Ambassador Richard Butler
Former Executive Chairman, United Nations Special Commission;
President, Economic and Social Council of the United Nations;
Diplomat-in-Residence, Council of Foreign Relations

International Leadership in the Control of Biological Weapons

Published proceedings    Raw transcript    Next speaker


Professional Biography
Richard Butler is Diplomat in Residence at the Council on Foreign Relations, New York.

From 1997 to 1999, he was Executive Chairman of the United Nations Special Commission (UNSCOM) charged with the disarmament of Iraq. For five years prior to that appointment, he was Australian Ambassador and Permanent Representative to the United Nations, New York.

In the earlier part of his foreign service career, he was posted to the Australian Embassies at: Vienna, where he was the Deputy Permanent Representative of Australia to the International Atomic Energy Agency; United Nations, New York; Singapore; Bonn and, the Organization of Economic Cooperation and Development, Paris.

In 1983, he was appointed Australia?s first Ambassador for Disarmament. In that role he led the Australian Delegation to the Conference on Disarmament in Geneva and was charged with conducting all Australian disarmament negotiations, both in United Nations institutions and, directly, with individual countries.

In 1989, he was appointed Australian Ambassador to Thailand and, simultaneously in 1991, Ambassador and Permanent Representative of Australia to the Supreme National Council of Cambodia. He was deeply involved in the negotiation of the Cambodian peace agreements.

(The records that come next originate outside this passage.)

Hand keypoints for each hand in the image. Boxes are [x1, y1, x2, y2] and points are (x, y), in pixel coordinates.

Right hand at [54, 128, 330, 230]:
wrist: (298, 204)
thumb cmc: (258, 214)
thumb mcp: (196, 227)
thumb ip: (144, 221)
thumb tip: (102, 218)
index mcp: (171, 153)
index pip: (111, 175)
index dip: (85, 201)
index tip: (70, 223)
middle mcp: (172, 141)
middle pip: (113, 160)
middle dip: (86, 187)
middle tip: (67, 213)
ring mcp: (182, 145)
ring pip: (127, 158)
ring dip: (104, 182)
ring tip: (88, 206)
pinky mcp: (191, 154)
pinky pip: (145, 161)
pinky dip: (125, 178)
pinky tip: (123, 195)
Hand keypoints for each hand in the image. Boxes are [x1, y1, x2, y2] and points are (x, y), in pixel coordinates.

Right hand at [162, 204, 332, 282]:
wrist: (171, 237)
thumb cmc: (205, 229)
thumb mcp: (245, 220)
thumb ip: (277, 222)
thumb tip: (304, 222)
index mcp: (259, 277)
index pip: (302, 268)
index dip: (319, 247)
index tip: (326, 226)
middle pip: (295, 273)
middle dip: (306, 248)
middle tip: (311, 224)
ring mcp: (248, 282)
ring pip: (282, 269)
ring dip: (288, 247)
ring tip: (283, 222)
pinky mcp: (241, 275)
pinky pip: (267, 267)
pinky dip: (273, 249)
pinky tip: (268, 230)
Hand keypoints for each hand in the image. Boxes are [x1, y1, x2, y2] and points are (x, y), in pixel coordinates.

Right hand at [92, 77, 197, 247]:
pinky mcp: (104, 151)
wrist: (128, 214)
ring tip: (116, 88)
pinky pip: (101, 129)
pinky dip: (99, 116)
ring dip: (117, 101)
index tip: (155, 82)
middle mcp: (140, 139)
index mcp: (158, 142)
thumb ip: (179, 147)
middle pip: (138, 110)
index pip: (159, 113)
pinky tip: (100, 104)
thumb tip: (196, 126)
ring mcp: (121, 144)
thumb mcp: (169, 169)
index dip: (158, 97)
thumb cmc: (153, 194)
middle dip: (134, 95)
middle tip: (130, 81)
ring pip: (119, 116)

In 1992, the General Assembly of the United Nations elected him Chairman of the United Nations Preparatory Committee for the Fiftieth Anniversary of the United Nations, commemorated in 1995.

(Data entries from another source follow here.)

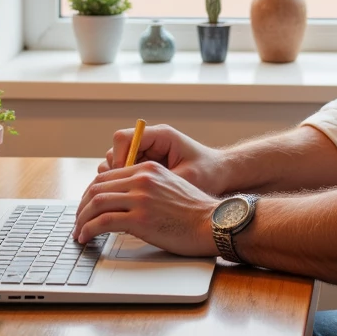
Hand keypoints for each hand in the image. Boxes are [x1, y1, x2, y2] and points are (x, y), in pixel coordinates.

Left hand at [74, 162, 216, 255]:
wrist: (214, 223)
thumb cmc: (195, 212)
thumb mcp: (170, 188)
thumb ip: (147, 189)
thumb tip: (125, 204)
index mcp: (148, 170)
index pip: (107, 177)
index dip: (91, 193)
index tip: (86, 208)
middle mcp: (142, 179)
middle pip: (97, 188)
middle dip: (82, 206)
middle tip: (78, 221)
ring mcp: (141, 198)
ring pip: (96, 203)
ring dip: (81, 220)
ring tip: (79, 233)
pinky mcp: (140, 219)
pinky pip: (102, 222)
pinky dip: (88, 230)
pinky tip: (86, 238)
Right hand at [100, 122, 228, 193]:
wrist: (221, 172)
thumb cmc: (208, 172)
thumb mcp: (186, 177)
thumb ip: (160, 181)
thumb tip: (133, 193)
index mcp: (160, 136)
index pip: (123, 138)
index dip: (119, 159)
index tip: (124, 181)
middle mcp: (150, 141)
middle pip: (116, 151)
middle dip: (115, 173)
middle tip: (123, 195)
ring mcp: (147, 152)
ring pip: (117, 163)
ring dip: (118, 180)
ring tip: (129, 198)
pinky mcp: (146, 164)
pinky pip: (126, 172)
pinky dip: (125, 185)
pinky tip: (134, 199)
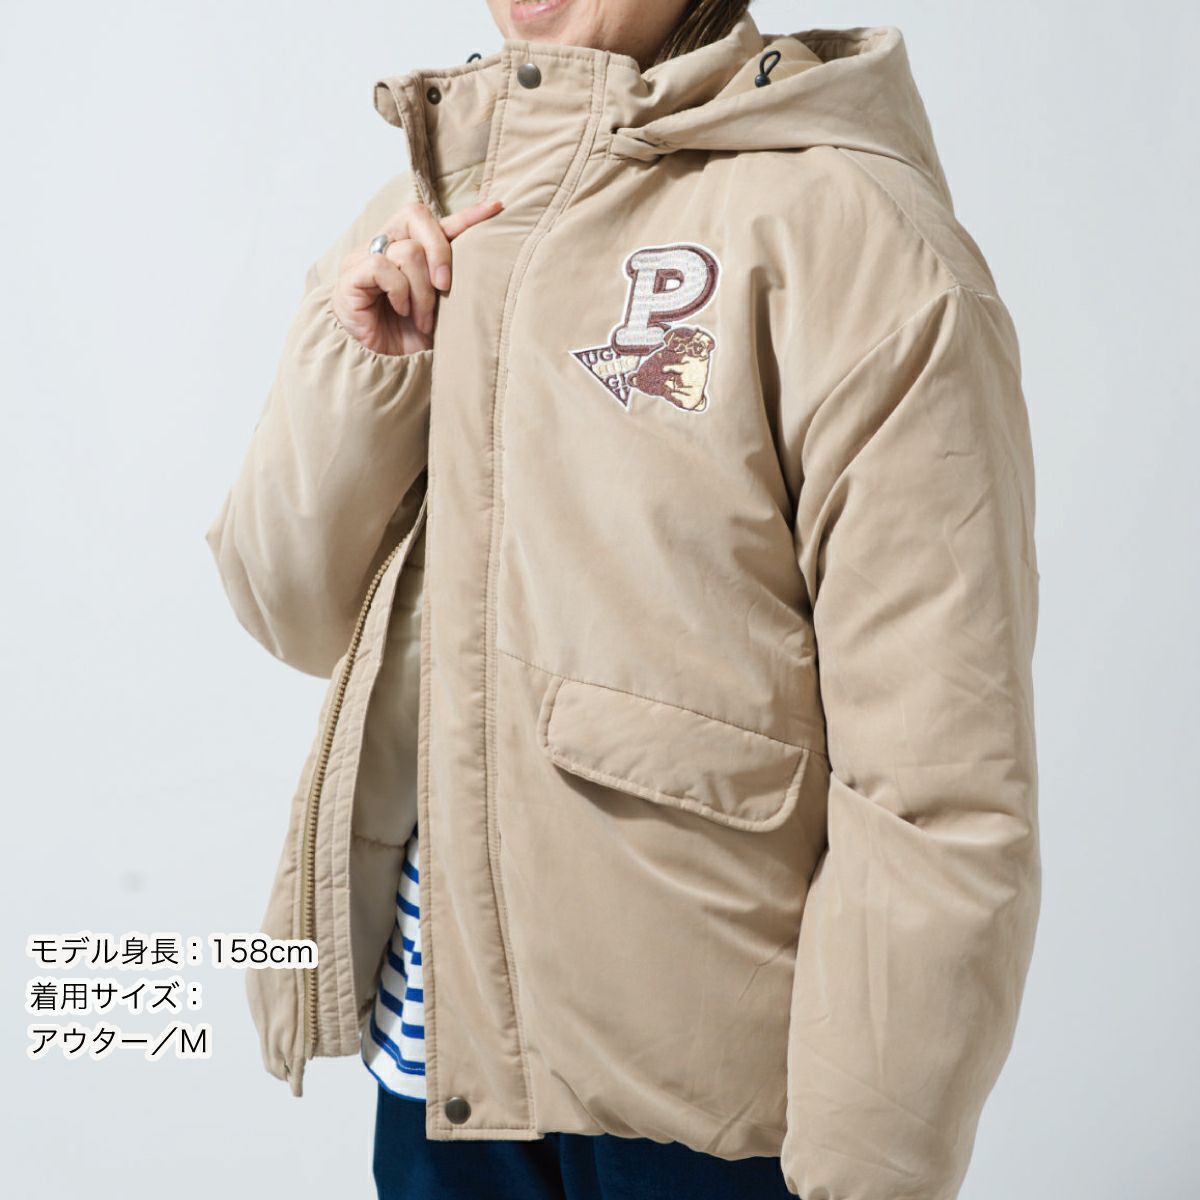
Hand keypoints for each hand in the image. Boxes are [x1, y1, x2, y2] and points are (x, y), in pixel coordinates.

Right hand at [331, 197, 502, 355]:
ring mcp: (365, 257)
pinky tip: (402, 310)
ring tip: (422, 319)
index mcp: (409, 248)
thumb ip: (454, 280)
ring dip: (422, 290)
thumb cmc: (411, 338)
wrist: (382, 367)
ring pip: (407, 251)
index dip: (466, 214)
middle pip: (416, 216)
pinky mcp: (351, 275)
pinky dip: (399, 291)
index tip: (497, 208)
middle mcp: (386, 245)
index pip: (436, 220)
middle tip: (446, 286)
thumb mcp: (443, 307)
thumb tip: (485, 259)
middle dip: (440, 251)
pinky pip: (382, 266)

In 1994, he was elected President of the Economic and Social Council of the United Nations. In that role, he established UNAIDS – the global AIDS program.

He was also Vice Chairman of the World Summit on Social Development, held in Copenhagen in March 1995.

In November 1995, the Prime Minister of Australia appointed him Convenor of the Canberra Commission on the Elimination of Nuclear Weapons.

In 1996, he managed the adoption by the United Nations of the Comprehensive Nuclear Test Ban Treaty.

He holds degrees from the University of Sydney (economics) and the Australian National University (international relations) and, in May 1996, he was made a Doctor of the University by the University of New England, Australia.

On Australia Day, 1988, he was made a member of the Order of Australia "for Services to International Peace and Disarmament".

His book, The Greatest Threat: Iraq, Weapons of Mass Destruction, and the Crisis of Global Security was published in 2000.